All the data should be repeated exactly. Any image in it is left out.

=== Begin Enclosure ===

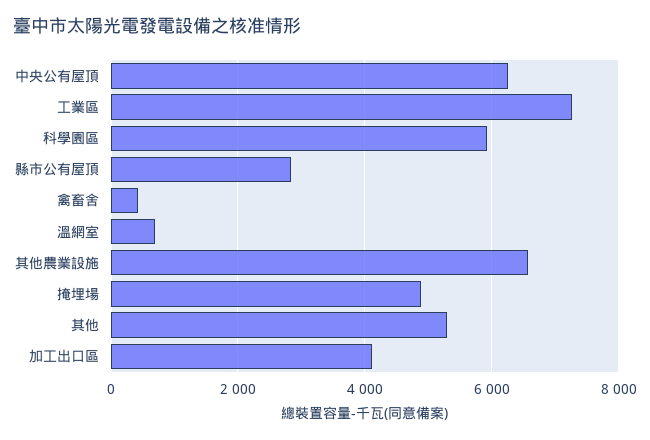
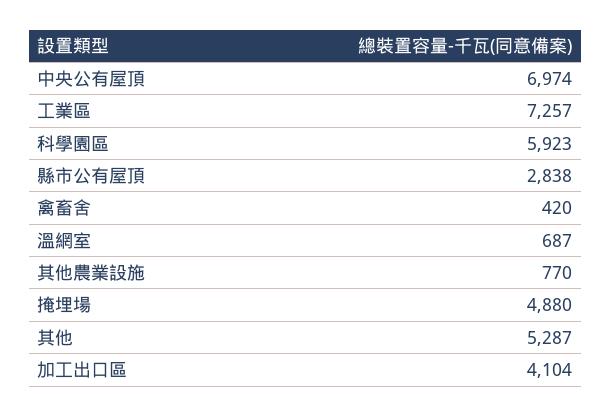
  {
-   "中央公有屋頂": 6200,
+   "中央公有屋頂": 6974,
    "工業區": 7257,
    "科學園區": 5923,
    "縣市公有屋頂": 2838,
    "禽畜舍": 420,
    "溫網室": 687,
-   "其他農業設施": 6600,
+   "其他農業設施": 770,
    "掩埋場": 4880,
    "其他": 5287,
    "加工出口區": 4104
  }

=== End Enclosure ===

** WORKED SOLUTION **
  {
-   "中央公有屋頂": 6200,
+   "中央公有屋頂": 6974,
    "工業區": 7257,
    "科學園區": 5923,
    "縣市公有屋頂": 2838,
    "禽畜舍": 420,
    "溫網室": 687,
-   "其他農業設施": 6600,
+   "其他農業設施": 770,
    "掩埋場": 4880,
    "其他": 5287,
    "加工出口區": 4104
  }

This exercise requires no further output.